= Beginning of Section =

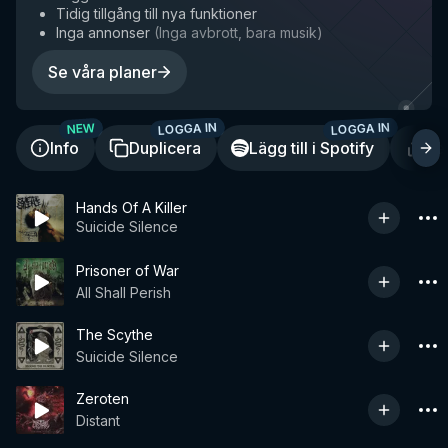
Tidig tillgång till nya funktioner
Inga annonser
(
Inga avbrott, bara musik
)
Se våra planer
LOGGA IN
LOGGA IN
NEW
Info
Duplicera
Lägg till i Spotify
De
Hands Of A Killer
Suicide Silence
Prisoner of War
All Shall Perish
The Scythe
Suicide Silence
Zeroten
Distant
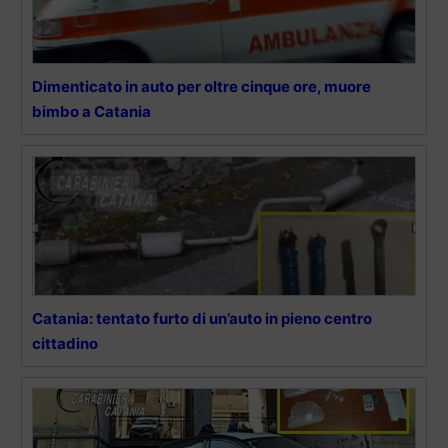
Dimenticato in auto per oltre cinque ore, muore
bimbo a Catania
Catania: tentato furto di un’auto in pieno centro
cittadino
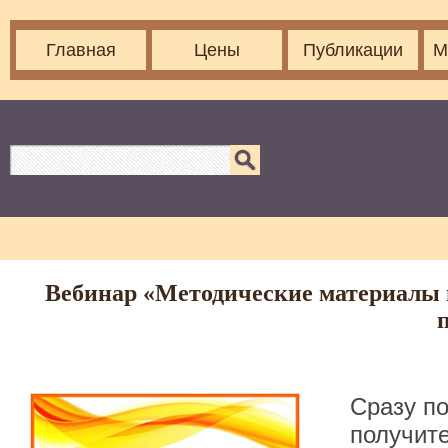
Главная
Цены
Публикации
М
Вебинар «Методические материалы и
Сразу п
получите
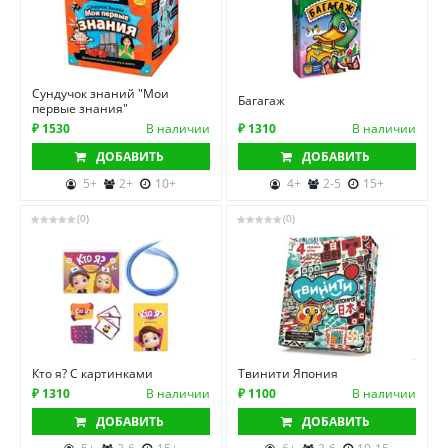
Сундучок знаний "Мои
Багагаж
первые знания"
₽ 1530
В наличии
₽ 1310
В наличии
ДОБАВИТЬ
ДОБАВИТЬ
5+
2+
10+
4+
2-5
15+
(0)
(0)
Кто я? С картинками
Твинити Япония
₽ 1310
В наличии
₽ 1100
В наличии
ДОБАВИТЬ
ДОБАВИТЬ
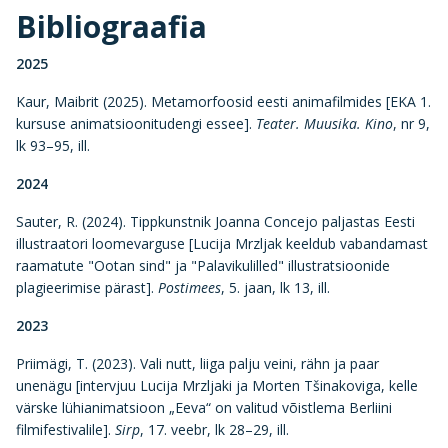
Bibliograafia
2025
Kaur, Maibrit (2025). Metamorfoosid eesti animafilmides [EKA 1.
kursuse animatsioonitudengi essee].
Teater. Muusika. Kino
, nr 9,
lk 93–95, ill.
2024
Sauter, R. (2024). Tippkunstnik Joanna Concejo paljastas Eesti
illustraatori loomevarguse [Lucija Mrzljak keeldub vabandamast
raamatute "Ootan sind" ja "Palavikulilled" illustratsioonide
plagieerimise pärast].
Postimees
, 5. jaan, lk 13, ill.
2023
Priimägi, T. (2023). Vali nutt, liiga palju veini, rähn ja paar
unenägu [intervjuu Lucija Mrzljaki ja Morten Tšinakoviga, kelle
värske lühianimatsioon „Eeva“ on valitud võistlema Berliini
filmifestivalile].
Sirp
, 17. veebr, lk 28–29, ill.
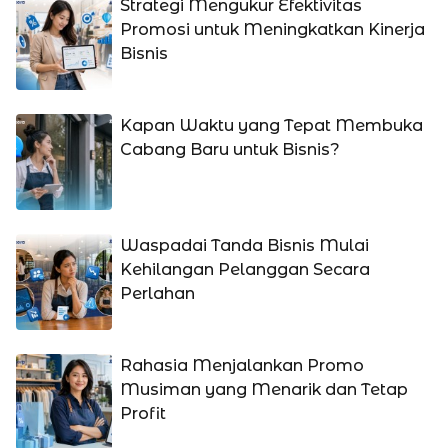
Strategi Mengukur Efektivitas
Promosi untuk Meningkatkan Kinerja
Bisnis
Kapan Waktu yang Tepat Membuka
Cabang Baru untuk Bisnis?
Waspadai Tanda Bisnis Mulai
Kehilangan Pelanggan Secara
Perlahan
Rahasia Menjalankan Promo
Musiman yang Menarik dan Tetap
Profit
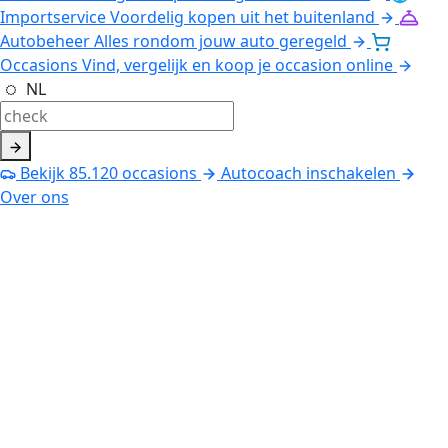
Importservice
Voordelig kopen uit het buitenland
Autobeheer
Alles rondom jouw auto geregeld
Occasions
Vind, vergelijk en koop je occasion online
NL
Bekijk
85.120
occasions
Autocoach inschakelen
Over ons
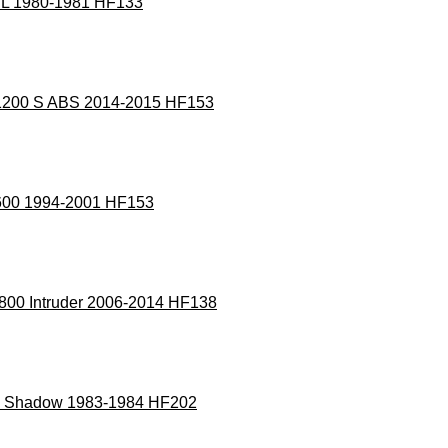
50 L 1980-1981 HF133
er 1200 S ABS 2014-2015 HF153
r 600 1994-2001 HF153
 C800 Intruder 2006-2014 HF138
0 C Shadow 1983-1984 HF202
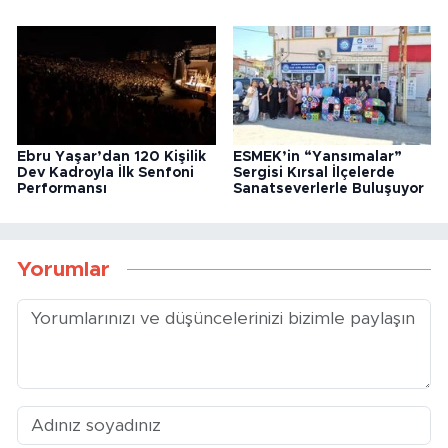
Ebru Yaşar’dan 120 Kişilik
ESMEK’in “Yansımalar”
Dev Kadroyla İlk Senfoni
Sergisi Kırsal İlçelerde
Performansı
Sanatseverlerle Buluşuyor
Yorumlar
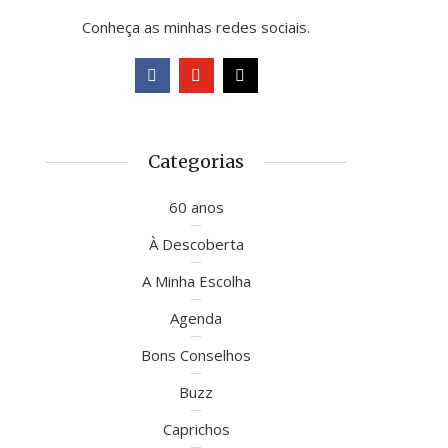
Conheça as minhas redes sociais.
Categorias
60 anos
À Descoberta
A Minha Escolha
Agenda
Bons Conselhos
Buzz
Caprichos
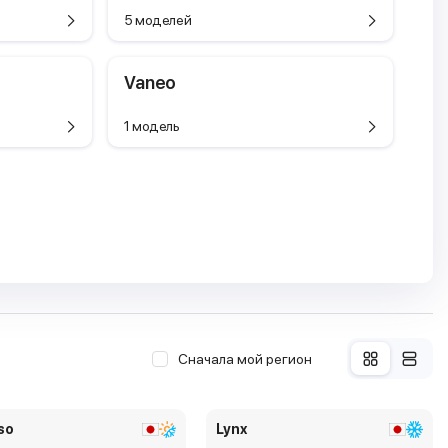
5 моделей
Vaneo
1 модель
Сначала мой регион
so
Lynx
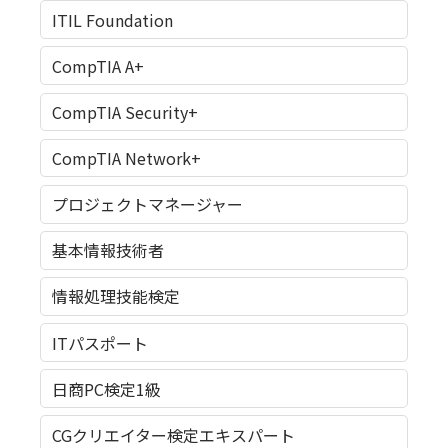
ITIL Foundation
CompTIA A+
CompTIA Security+
CompTIA Network+
プロジェクトマネージャー
基本情報技術者
情報処理技能検定
ITパスポート
日商PC検定1級
CGクリエイター検定エキスパート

= End of Section =

◆ **Work to be completed**
Give the data again exactly, image-free.

◆ **Answer to this problem**
Tidig tillgång till nya funktioner
Inga annonser
(
Inga avbrott, bara musik
)
Se våra planer
LOGGA IN
LOGGA IN
NEW
Info
Duplicera
Lägg till i Spotify
De
Hands Of A Killer
Suicide Silence
Prisoner of War
All Shall Perish
The Scythe
Suicide Silence
Zeroten
Distant
Dimenticato in auto per oltre cinque ore, muore
bimbo a Catania
Catania: tentato furto di un’auto in pieno centro
cittadino
Главная
Цены
Публикации
М
Вебинар «Методические материалы и
Сразу п
получите
Сундучок знаний "Мои
Багагаж
первые знания"
₽ 1530
В наличии
₽ 1310
В наличии
ДОБАВИТЬ
ДОБАВИТЬ
5+
2+
10+
4+
2-5
15+
(0)
(0)
Кто я? С картинками
Твинити Япония
₽ 1310
В наличии
₽ 1100
В наличии
ДОБАВИТЬ
ДОБАВИТЬ
Bibliograafia
2025
Kaur, Maibrit (2025). Metamorfoosid eesti animafilmides [EKA 1.
kursuse animatsioonitudengi essee].
Teater. Muusika. Kino
, nr 9,
lk 93–95, ill.
2024
Sauter, R. (2024). Tippkunstnik Joanna Concejo paljastas Eesti
illustraatori loomevarguse [Lucija Mrzljak keeldub vabandamast
raamatute "Ootan sind" ja "Palavikulilled" illustratsioonide
plagieerimise pärast].
Postimees
, 5. jaan, lk 13, ill.
2023
Priimägi, T. (2023). Vali nutt, liiga palju veini, rähn ja paar
unenägu [intervjuu Lucija Mrzljaki ja Morten Tšinakoviga, kelle
värske lühianimatsioon „Eeva“ on valitud võistlema Berliini
filmifestivalile].
Sirp
, 17. veebr, lk 28–29, ill.
Strategi Mengukur Efektivitas
Promosi untuk Meningkatkan Kinerja
Bisnis
Kapan Waktu yang Tepat Membuka
Cabang Baru untuk Bisnis?
Waspadai Tanda Bisnis Mulai
Kehilangan Pelanggan Secara
Perlahan
Rahasia Menjalankan Promo
Musiman yang Menarik dan Tetap
Profit
Importservice
Voordelig kopen uit het buitenland
Autobeheer
Alles rondom jouw auto geregeld
Occasions
Vind, vergelijk en koop je occasion online
NL
Bekijk
85.120
occasions
Autocoach inschakelen
Over ons
50 L 1980-1981 HF133
er 1200 S ABS 2014-2015 HF153
r 600 1994-2001 HF153
 C800 Intruder 2006-2014 HF138
0 C Shadow 1983-1984 HF202
Ebru Yaşar’dan 120 Kişilik
ESMEK’in “Yansımalar”
Dev Kadroyla İlk Senfoni
Sergisi Kırsal İlçelerde
Performansı
Sanatseverlerle Buluşuyor
Yorumlar
Conheça as minhas redes sociais.
Categorias
60 anos
À Descoberta
A Minha Escolha
Agenda
Bons Conselhos
Buzz
Caprichos
5 моделей
Vaneo
1 модель
Сначала мой регион
so
Lynx
ITIL Foundation
CompTIA A+
CompTIA Security+
CompTIA Network+
プロジェクトマネージャー
基本情報技術者
情報処理技能検定
ITパスポート
日商PC検定1級
CGクリエイター検定エキスパート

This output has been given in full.